Extract to read -
==========

Patricia Fortini Brown

 

לקטלוג

 

This book offers an engaging and original perspective on the private lives and material culture of aristocratic families in sixteenth-century Venice. Distinguished art historian Patricia Fortini Brown takes us behind the elegant, closed doors of grand palaces built along the Venetian canals - the homes of families who wished to live in a noble manner. She examines the roles of both fine and applied arts in family life as well as the public massages that these impressive homes conveyed.

==========

Provided material -
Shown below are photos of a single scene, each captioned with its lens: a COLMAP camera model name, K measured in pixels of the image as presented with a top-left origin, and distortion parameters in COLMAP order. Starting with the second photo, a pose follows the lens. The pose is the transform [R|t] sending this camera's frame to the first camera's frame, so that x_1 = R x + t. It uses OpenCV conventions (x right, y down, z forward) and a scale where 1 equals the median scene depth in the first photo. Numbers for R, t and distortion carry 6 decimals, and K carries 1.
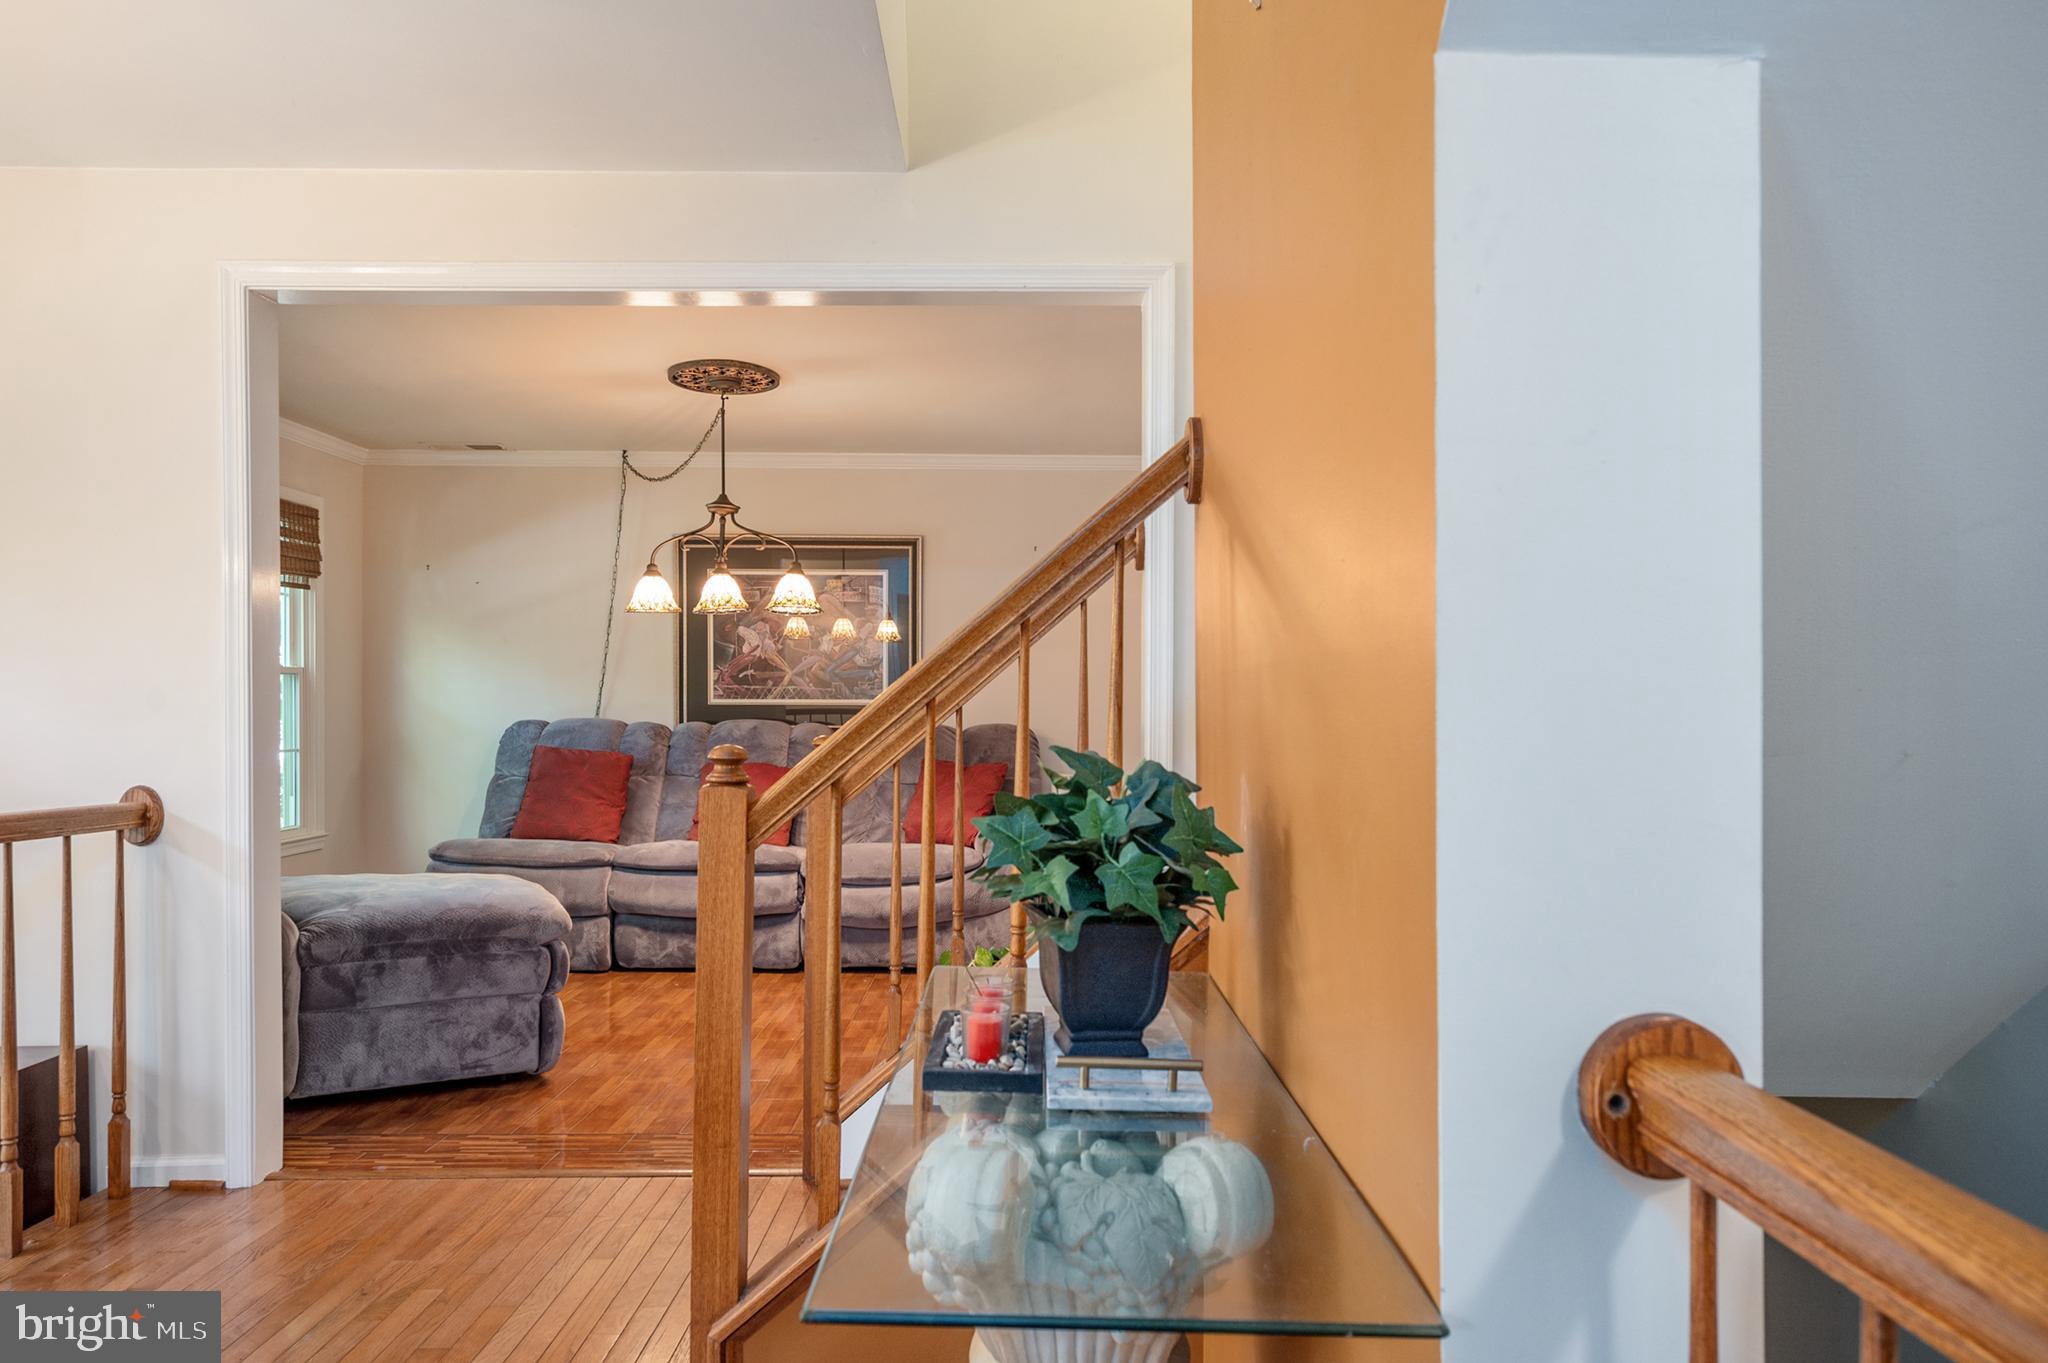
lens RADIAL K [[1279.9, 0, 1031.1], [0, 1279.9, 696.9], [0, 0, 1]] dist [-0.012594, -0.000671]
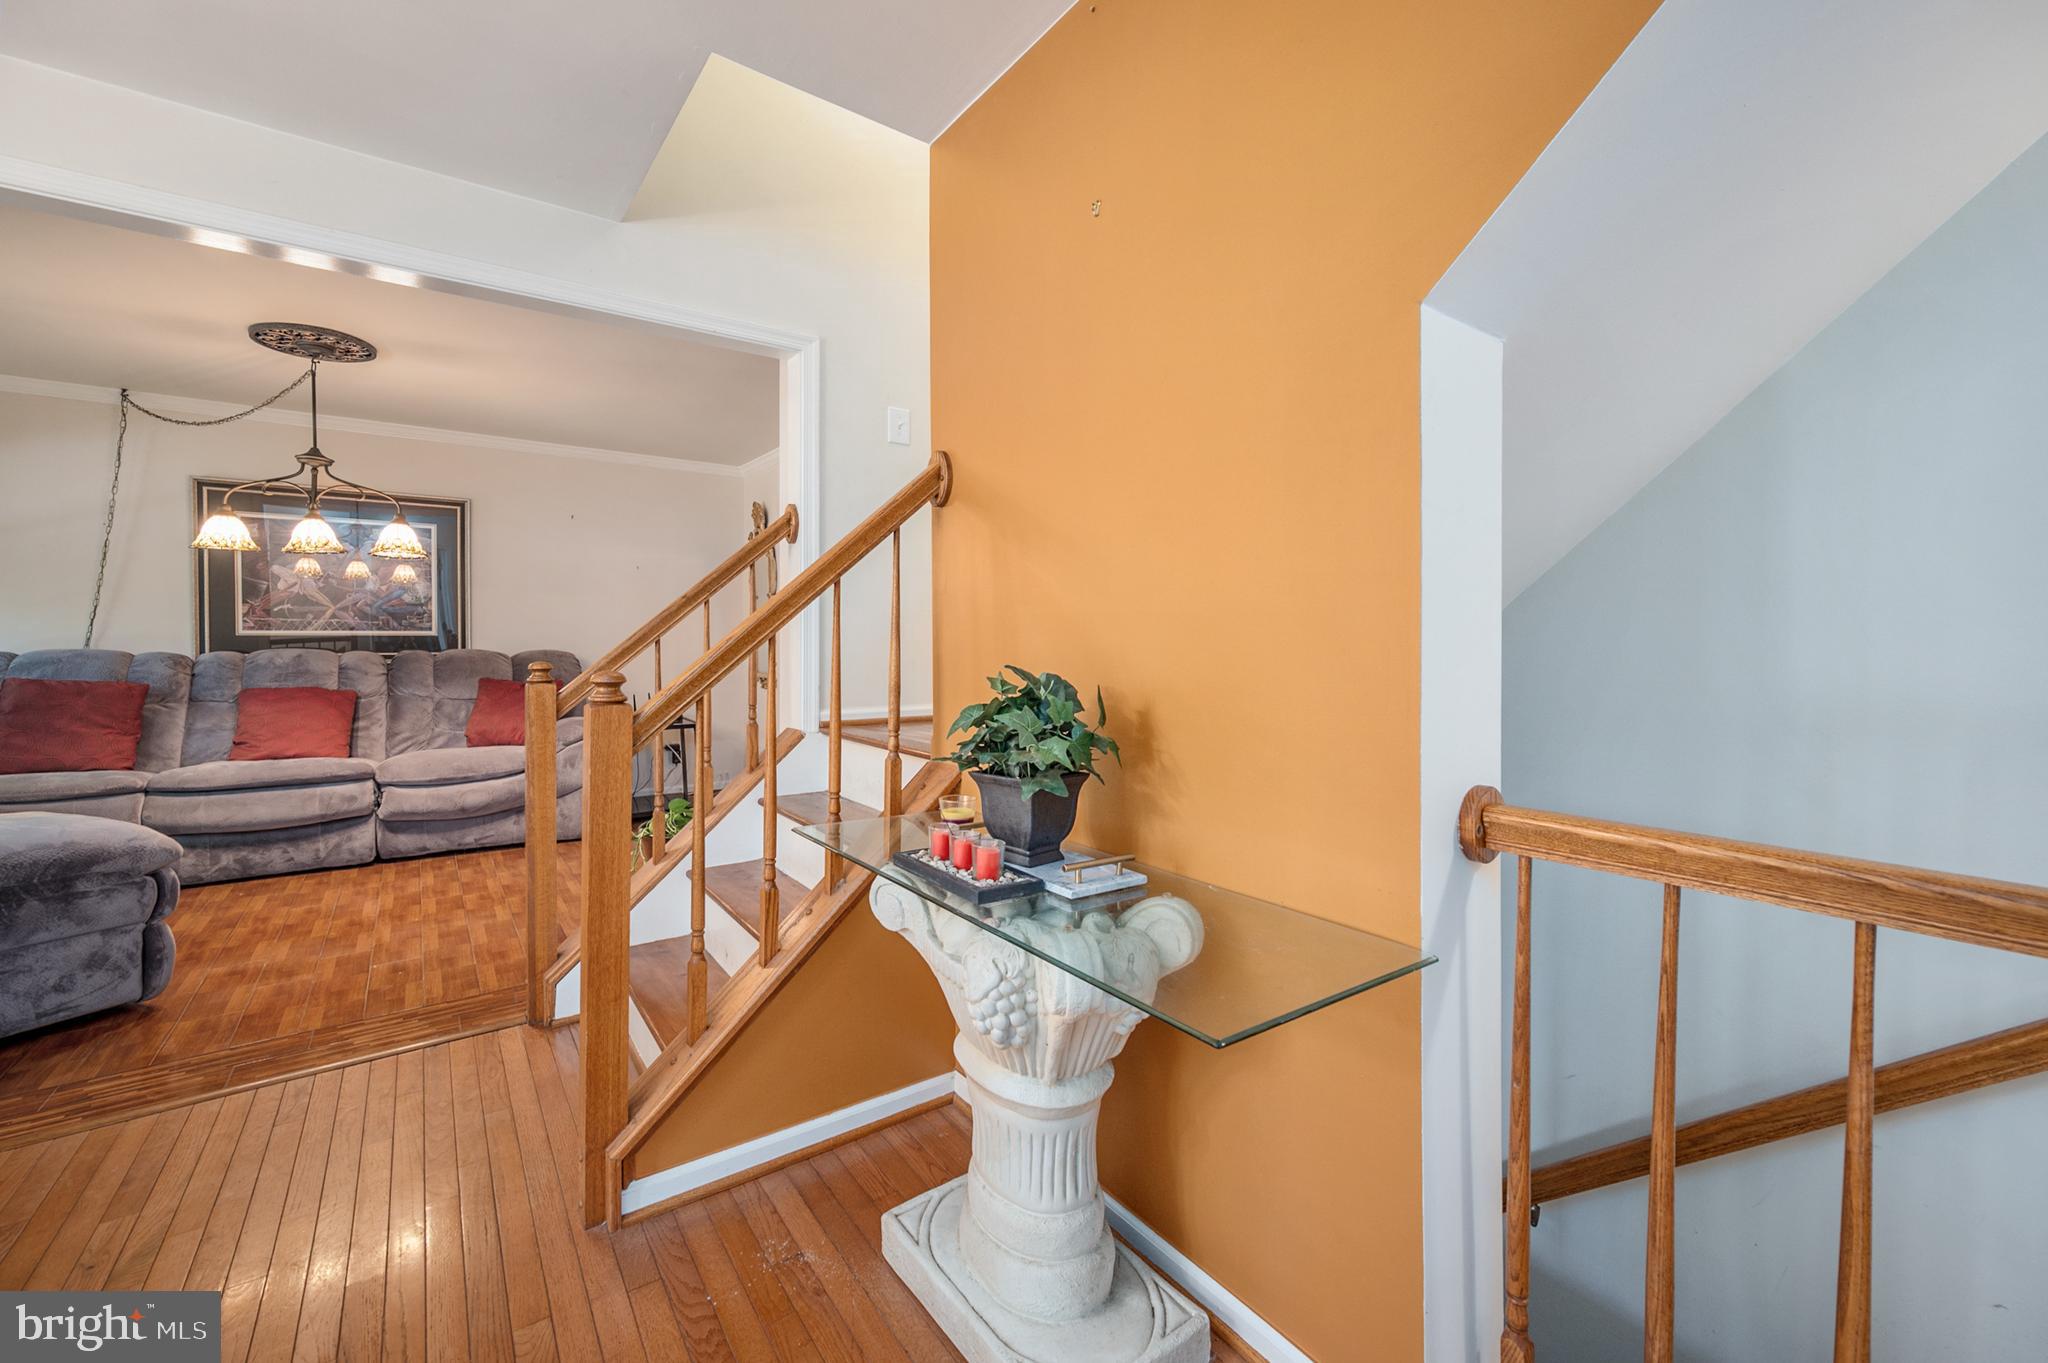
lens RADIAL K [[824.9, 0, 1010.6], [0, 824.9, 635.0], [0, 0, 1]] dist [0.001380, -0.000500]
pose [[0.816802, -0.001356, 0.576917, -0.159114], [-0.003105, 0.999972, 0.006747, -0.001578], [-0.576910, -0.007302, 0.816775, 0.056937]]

==========

Exercise set -
• 1. According to the book description about Venetian palaces, in which century did the aristocratic families it examines live?
• 2. Carry on the book description about Venetian palaces for a few more sentences, picking up after its final sentence.

Responses by item number -
• 1. The sixteenth century.

• 2.
 Illustrated with many varied and unusual images, the book provides a lively picture of the aristocratic lifestyle during a period of changing definitions of nobility. As the sixteenth century opened, members of the participate were increasingly withdrawing from trade, desiring to be seen as "gentlemen in fact" as well as "gentlemen in name". The author considers why this was so and explores such wide-ranging themes as attitudes toward wealth and display, the articulation of family identity, the interplay between the public and the private, and the emergence of characteristically Venetian decorative practices and styles of art and architecture. Brown focuses new light on the visual culture of Venetian women - how they lived within, furnished, and decorated their homes; what spaces were allotted to them; what their roles and domestic tasks were; how they dressed; how they raised their children ; and how they entertained. Bringing together both high arts and low, the book examines all aspects of Renaissance material culture and arrives at an account of Venetian households unequalled in vividness and detail.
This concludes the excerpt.